Safety regulations pose further delays on production schedules; quarantining, personnel limitations, and sanitation efforts all add more time to the hiatus. While a backlog of entertainment content has trickled out steadily over the past few months, content creators will soon have to figure out how to stay relevant while new series and movies are being filmed.
Exhibitors could once rely on comic conventions and other events as mainstay branding opportunities. Staples like San Diego and New York Comic Con draw millions of dollars of revenue annually, but nearly all of them were cancelled this year. The intense media spotlight and subsequent influx of business they provide is another casualty of the coronavirus.
Now, the responsibility of promoting new entertainment has fallen on the shoulders of publications centered around pop culture. Tracy Gilchrist is the editor-in-chief at the Advocate, an LGBTQ-interest magazine that covers topics in news, politics, opinion, arts, and entertainment.
“I’ve had more shows [and] networks reach out to me for coverage. And I think it’s because they want to leverage what they do have. They’re really trying to get everything written about,” says Gilchrist. She acknowledges the rush of new materials will inevitably slow as companies use up the last of their available promotions. “There’s going to be a lull at some point, when we’re in that moment where people are going back to create new content.”

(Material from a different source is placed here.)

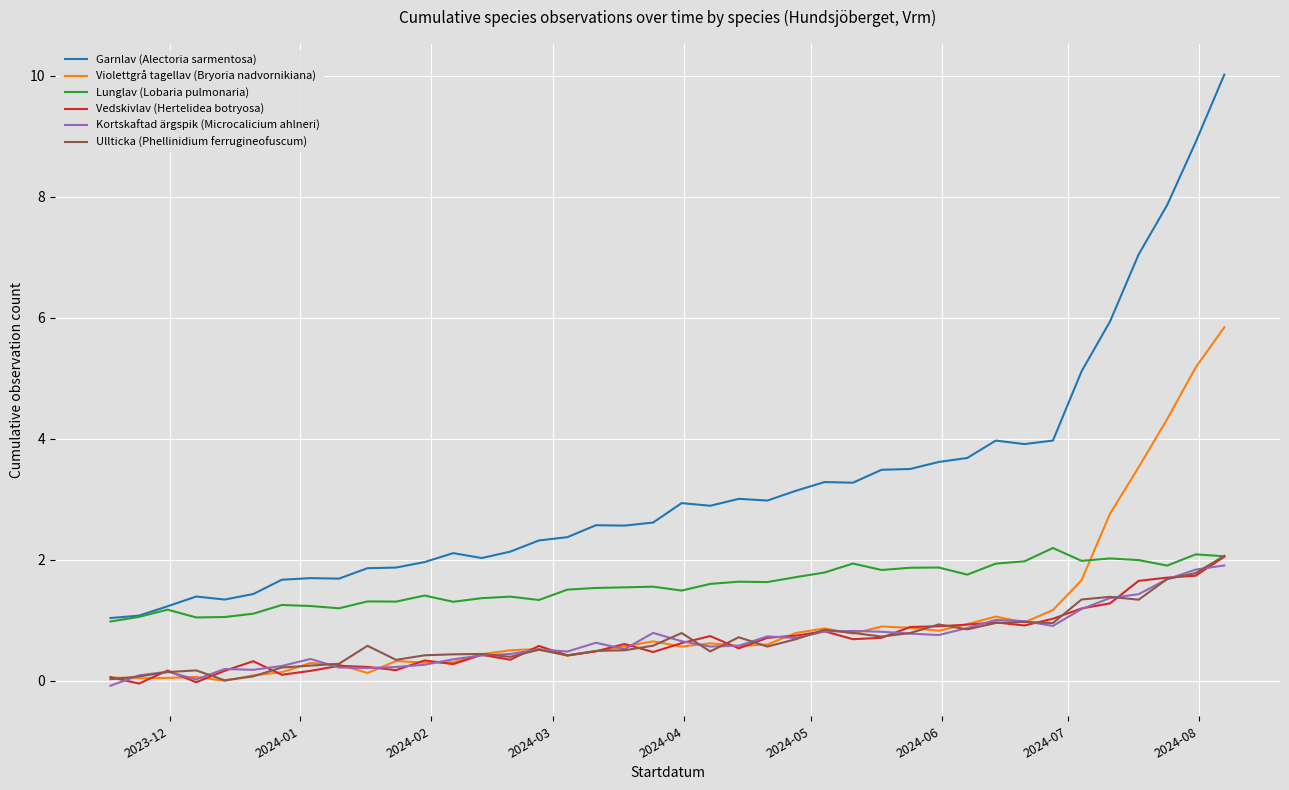

What is the average value of the Vedskivlav (Hertelidea botryosa) series?

0.7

The national shutdown also canceled the GLAAD Media Awards and the Human Rights Campaign gala, two events that the magazine was invited to attend. “I don’t get to reap the benefits of being out in the community and interacting with the people who read our magazine. And that’s been hard for me.”

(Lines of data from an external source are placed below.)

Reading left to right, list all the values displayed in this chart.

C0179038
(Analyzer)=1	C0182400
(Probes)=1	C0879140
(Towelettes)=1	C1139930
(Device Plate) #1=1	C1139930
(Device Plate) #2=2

“… The film and entertainment industry succumbed to an invisible foe.
Gilchrist took over as editor-in-chief just before the start of the pandemic. She confesses she struggled at the beginning of quarantine, as she juggled the pressures of her new role and finding the creativity necessary to cover the influx of new material. Despite the challenges, both Bartholet and Gilchrist are still grateful to be working in the entertainment industry.
“I love to write and interview people,” says Gilchrist. Some of her favorite projects over quarantine include the site’s Inside the Advocate talk series, and pieces on Ratched and Wynonna Earp. “It’s what I love to do.”

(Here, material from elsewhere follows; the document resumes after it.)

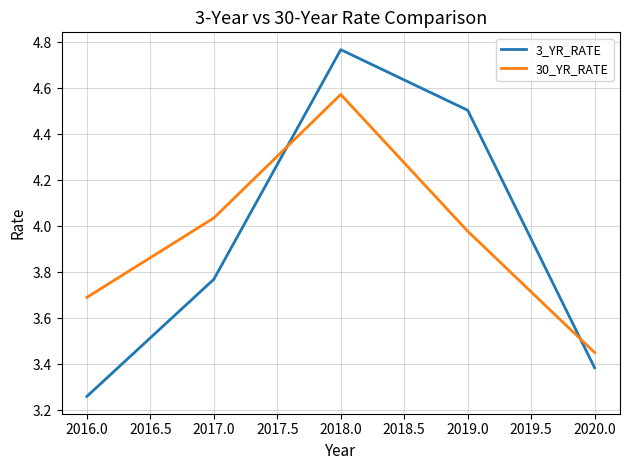

What is the approximate value of 3_YR_RATE at 2019.0?

4.5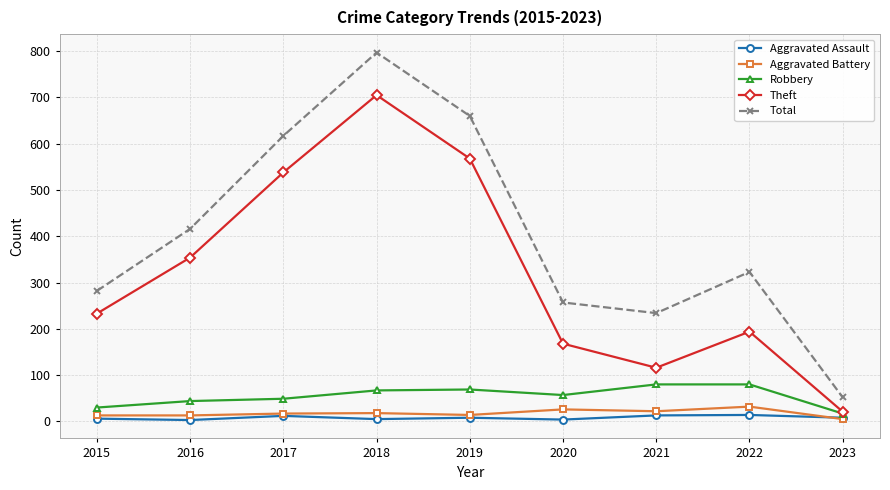

What is the greatest value displayed?

797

Bartholet’s position as a second assistant director is significantly more challenging with productions tentatively resuming. As the person responsible for planning the logistics of each day of filming, the coronavirus demands more prescience than ever. He admits production companies will adapt to new restrictions to make the process as expedient as possible, believing “the film industry is all about efficiency. If they can somehow get away with being just as safe and more efficient, they will absolutely do that. All of us are really happy to get off the couch and start making money—but not just that. [Doing] what we love, you know?”